Offenders list to include sanctioned physicians

New government data bank will register all adverse actions’ against providers

If the OIG gets its way, a new federal database will register all so-called adverse actions taken against providers — even if those actions are still under appeal.

The Healthcare Integrity and Protection Data Bank (HIPDB), mandated by the HIPAA legislation, is intended to be a register of any adverse actions against providers, such as civil or criminal judgments or convictions, licensing actions, and exclusions. It would include actions that involve unsound fiscal, business or medical practices that cost Medicare money, don’t meet accepted standards of care or affect patient care.

That’s straightforward enough, and few people are likely to challenge the concept of a system to track repeat offenders. But the fact that adverse actions still under appeal by physicians, hospitals and other providers must also be submitted troubles Pat Smith, director of governmental relations for the Englewood, CO-based Medical Group Management Association. "It raises a basic question of fairness," Smith adds. It also troubles a compliance officer at a large university group practice in the Southwest. "If it’s unresolved, how can it go into a data bank?" asks the compliance officer, who asked for anonymity.

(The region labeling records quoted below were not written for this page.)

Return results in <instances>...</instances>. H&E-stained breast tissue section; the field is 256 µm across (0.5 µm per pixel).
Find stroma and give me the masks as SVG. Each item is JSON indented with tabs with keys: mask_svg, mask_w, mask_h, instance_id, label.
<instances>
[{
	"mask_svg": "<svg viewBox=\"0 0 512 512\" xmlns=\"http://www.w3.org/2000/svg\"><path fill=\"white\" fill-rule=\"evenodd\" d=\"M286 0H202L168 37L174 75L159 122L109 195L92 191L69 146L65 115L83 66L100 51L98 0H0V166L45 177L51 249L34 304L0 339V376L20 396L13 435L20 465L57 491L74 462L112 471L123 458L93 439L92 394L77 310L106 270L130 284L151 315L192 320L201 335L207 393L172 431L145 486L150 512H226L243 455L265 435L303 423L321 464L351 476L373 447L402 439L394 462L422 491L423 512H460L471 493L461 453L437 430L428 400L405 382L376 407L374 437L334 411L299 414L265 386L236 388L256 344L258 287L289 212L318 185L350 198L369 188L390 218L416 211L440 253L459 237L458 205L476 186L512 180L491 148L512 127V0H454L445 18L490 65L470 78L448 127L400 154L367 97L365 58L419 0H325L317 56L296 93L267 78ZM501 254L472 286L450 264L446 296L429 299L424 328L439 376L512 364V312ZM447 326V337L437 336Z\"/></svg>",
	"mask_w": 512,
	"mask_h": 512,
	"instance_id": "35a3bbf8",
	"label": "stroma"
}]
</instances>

Another rub lies in a provision of HIPAA that gives HHS the discretion to include other types of adverse actions. OIG believes Congress "intended a broad interpretation of the terms health care fraud and abuse,’" according to the proposal. And the agency is choosing to define adverse actions to include administrative decisions by health plans, such as depriving a practitioner of clinical privileges.

Hold on, says Bill Mahan, executive director of the National Healthcare Anti-Fraud Association, which represents private insurers and HMOs. No health plan on earth is going to restrict a physician and publicly admit it’s because of concerns about fraud. That’s an open invitation for a lawsuit. Health plans dread finding themselves caught between the proposed $25,000 per day fine for not reporting adverse actions and a multimillion-dollar lawsuit from an outraged physician, Mahan says.

In addition, the current crusade against health fraud makes it easy for a provider to get a black mark, worries the Southwestern compliance officer. "The ability to accuse someone in a group practice or hospital setting is very easy if there’s a simple mistake that ends up costing millions," she adds.

Other facets of the proposed regs, which are open for public comment until Dec. 29, include:

-Those having to report adverse actions and those having access to the database include HMOs, private insurers, and government agencies.

-Providers whose actions must be reported to the data bank include physicians, nurses, chiropractors, podiatrists, emergency medical technicians, physical therapists, pharmacists, clinical psychologists, acupuncturists, dietitians, aides, and licensed or certified alternative medicine practitioners such as homeopaths and naturopaths.

-Those who submit reports to the HIPDB won’t be liable for their accuracy unless they actually knew them to be false. Federal and state agencies must submit reports to the data bank either within 30 days of the adverse action or when the agency knew the adverse action was taken.

-Agencies and health plans would have to collect Social Security and Employer Identification numbers for purposes of reporting to the HIPDB.

-Doctors won’t be able to evade the system by voluntarily surrendering, or not renewing, their licenses before they are sanctioned. Any provider under investigation, or who surrenders a license to settle a probe, will be reported to the HIPDB.

-OIG wants reporting to include any adjudicated action, such as orders by an administrative law judge, civil monetary penalties and assessments, revocations, debarments, and loss of clinical and staff privileges at a health plan.

-Anyone accessing the data bank would pay a fee, though the subject of each report to HIPDB gets a free copy. HIPDB records may only be accessed for purposes of preventing health fraud and improving patient care. For privacy reasons, the data bank won’t contain any individually identifiable patient records.

-Providers can dispute the accuracy of a report to the NIPDB, though they can’t dispute the underlying judgment that fueled the report.

-The program will be phased in gradually, beginning with licensure actions, federal criminal convictions and civil judgments, and exclusions.